Open door in Central Asia
… to The Turkic peoples
The Turkic peoples of Central Asia have been ruled over the centuries by Arabs, Persians, and by Mongol hordes led by Ghengis Khan. Abai, Manas, Tamerlane and Beruni are famous heroes of the past who are held in high esteem. Islam came to Central Asia by the sword more than a thousand years ago, and its influence is still felt. In the twentieth century Soviet communism brought modernization: paved roads, electricity, and high literacy rates.
In 1991 the republics of Central Asia enthusiastically announced their independence, and the Soviet Union was no more. Today national identity is strong and the individual governments are working hard to promote economic growth and revive their distinct languages and cultures. In China there is more economic security, but the Turkic peoples are struggling to gain the political freedoms enjoyed in nearby republics.
Their cultures & religion
Central Asian society is close knit; people are interdependent and there is not the emphasis on individualism that one finds in the West. Relationships are vital; success depends on who you know rather than what you know. Family relationships are the strongest of all, and one cannot survive without the help and support of the family network. Showing hospitality is very important, and every effort is made to ensure that guests are very well-treated. Sadly, there is a lot of drinking at social occasions, where toasting with vodka is obligatory. Alcoholism is rampant throughout the region.

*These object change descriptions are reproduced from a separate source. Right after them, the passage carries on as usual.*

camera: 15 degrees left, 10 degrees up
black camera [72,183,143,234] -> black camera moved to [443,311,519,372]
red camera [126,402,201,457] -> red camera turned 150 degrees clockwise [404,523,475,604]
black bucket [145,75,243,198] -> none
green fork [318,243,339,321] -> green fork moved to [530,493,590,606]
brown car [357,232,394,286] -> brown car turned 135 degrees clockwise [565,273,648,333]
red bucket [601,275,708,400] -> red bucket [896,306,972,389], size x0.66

For the 70 years that atheism was taught in the Soviet Union, the Turkic peoples kept their Muslim identity. It is even said that, "to be Uzbek, Turkmen, Uyghur … is to be Muslim." But there is generally more interest in material things and in living a happy and healthy life, than in following formal religion. Ancient shamanistic practices such as sacrificing live animals to bring God’s blessing, or jumping over fire or wearing special bracelets to ward off evil, are still common in some places. Recently more people have begun observing the teachings of Islam – praying five times a day and fasting in the month of Ramadan – although few do so rigidly.

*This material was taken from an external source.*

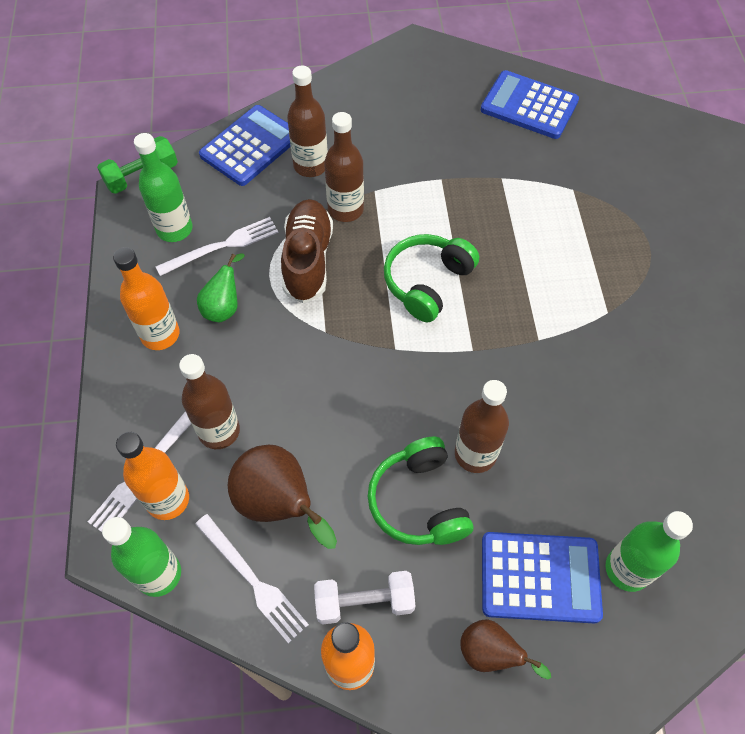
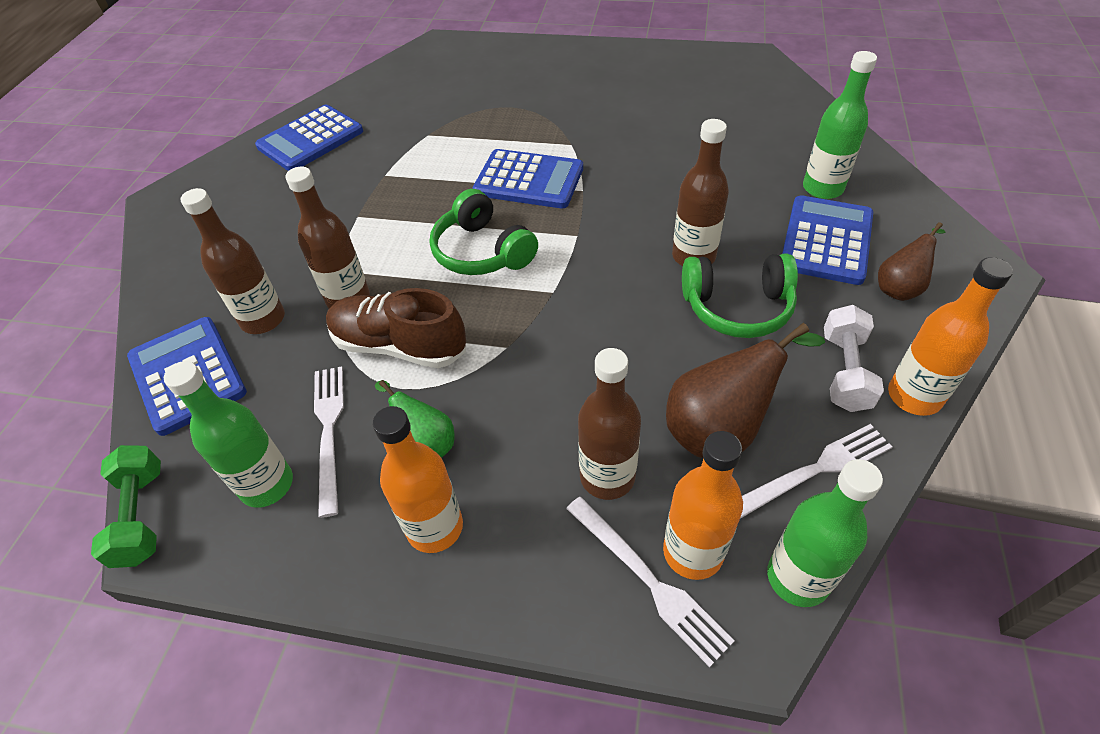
camera: 70 degrees left, 10 degrees down
none -> blue calculator [473,149,583,209]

The languages of the Turkic peoples of Central Asia are related to Turkish. They have a similar grammatical structure and share many of the same root words.

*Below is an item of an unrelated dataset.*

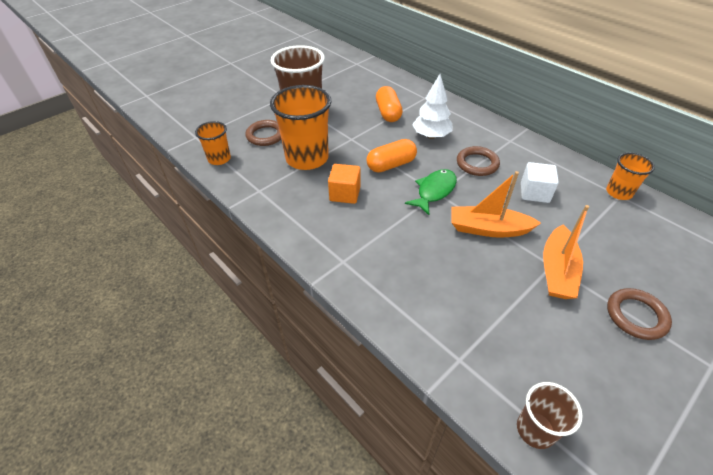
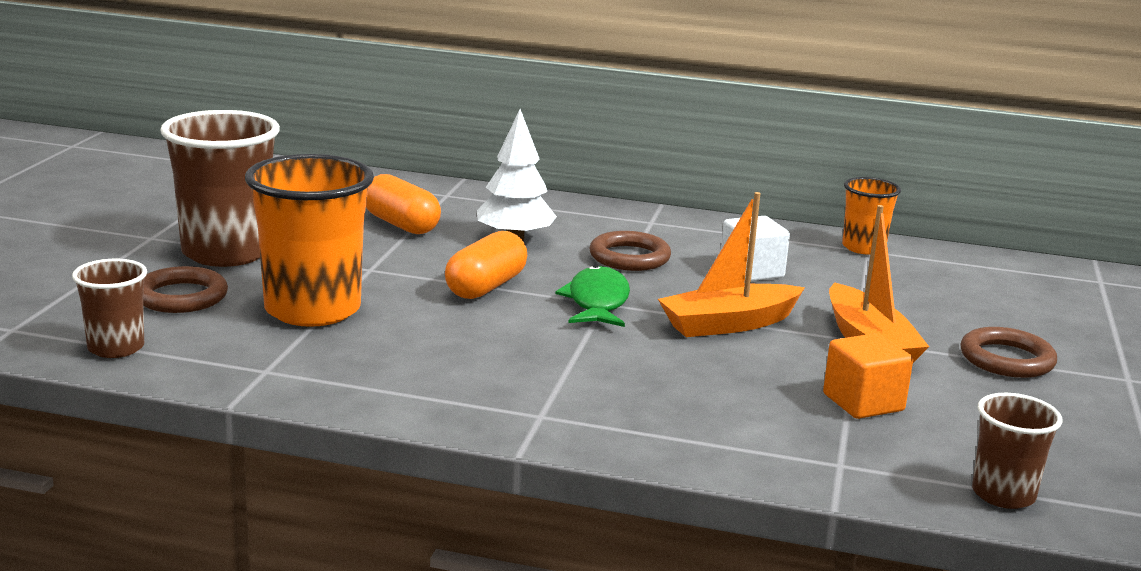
camera: 35 degrees left, 25 degrees down
orange cup [195,121,231,165] -> brown cup [72,259,147,358]
orange cube [328,164,361,204] -> orange cube moved to [823,333,913,419]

Russian is still the trade language in some cities, but Turkic languages are used in the villages. In China the Uyghurs, Kazakhs and Kyrgyz prefer to speak their own mother tongue, but must know Chinese to get a good job.
Most of the Central Asian languages are written in Cyrillic script (like Russian) in the former Soviet Union. Azerbaijani, Turkmen and Uzbek can also be written in Latin script (like English). In China, Iran and Afghanistan the Turkic languages use Arabic script.
The open door
Doors to work and minister among the Turkic peoples are wide open. From all over the globe Christians are coming to share their faith. Many are learning the local languages and culture in order to witness and plant Christ's church. Some local Russian and Chinese churches are also learning how to effectively reach out to their Turkic neighbours.